EXERCISE DESCRIPTION — Which lines run from the one containing "2. Add file upload/analysis" through the end of the entries? Restate them word for word, and only those.

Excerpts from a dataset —
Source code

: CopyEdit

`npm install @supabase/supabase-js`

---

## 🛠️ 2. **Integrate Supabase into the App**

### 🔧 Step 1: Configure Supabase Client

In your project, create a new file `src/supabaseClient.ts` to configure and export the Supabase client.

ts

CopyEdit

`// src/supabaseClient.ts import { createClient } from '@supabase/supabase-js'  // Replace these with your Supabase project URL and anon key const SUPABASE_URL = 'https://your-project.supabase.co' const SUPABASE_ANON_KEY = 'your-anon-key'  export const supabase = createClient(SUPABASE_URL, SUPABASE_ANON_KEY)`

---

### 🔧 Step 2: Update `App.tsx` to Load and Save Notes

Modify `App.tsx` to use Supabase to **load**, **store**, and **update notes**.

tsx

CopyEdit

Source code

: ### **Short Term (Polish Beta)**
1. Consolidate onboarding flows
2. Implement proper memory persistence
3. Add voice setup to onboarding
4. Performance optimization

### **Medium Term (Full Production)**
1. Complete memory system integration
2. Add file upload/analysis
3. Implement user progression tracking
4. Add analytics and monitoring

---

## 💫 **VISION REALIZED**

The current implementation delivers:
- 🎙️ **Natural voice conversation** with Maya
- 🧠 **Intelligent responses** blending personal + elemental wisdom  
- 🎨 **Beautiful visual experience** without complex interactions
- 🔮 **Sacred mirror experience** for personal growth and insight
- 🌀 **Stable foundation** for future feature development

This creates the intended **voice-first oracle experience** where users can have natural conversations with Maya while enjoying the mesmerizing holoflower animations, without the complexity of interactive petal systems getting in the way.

RESULT —
2. Add file upload/analysis
3. Implement user progression tracking
4. Add analytics and monitoring

---

## 💫 **VISION REALIZED**

The current implementation delivers:
- 🎙️ **Natural voice conversation** with Maya
- 🧠 **Intelligent responses** blending personal + elemental wisdom  
- 🎨 **Beautiful visual experience** without complex interactions
- 🔮 **Sacred mirror experience** for personal growth and insight
- 🌀 **Stable foundation** for future feature development

This creates the intended **voice-first oracle experience** where users can have natural conversations with Maya while enjoying the mesmerizing holoflower animations, without the complexity of interactive petal systems getting in the way.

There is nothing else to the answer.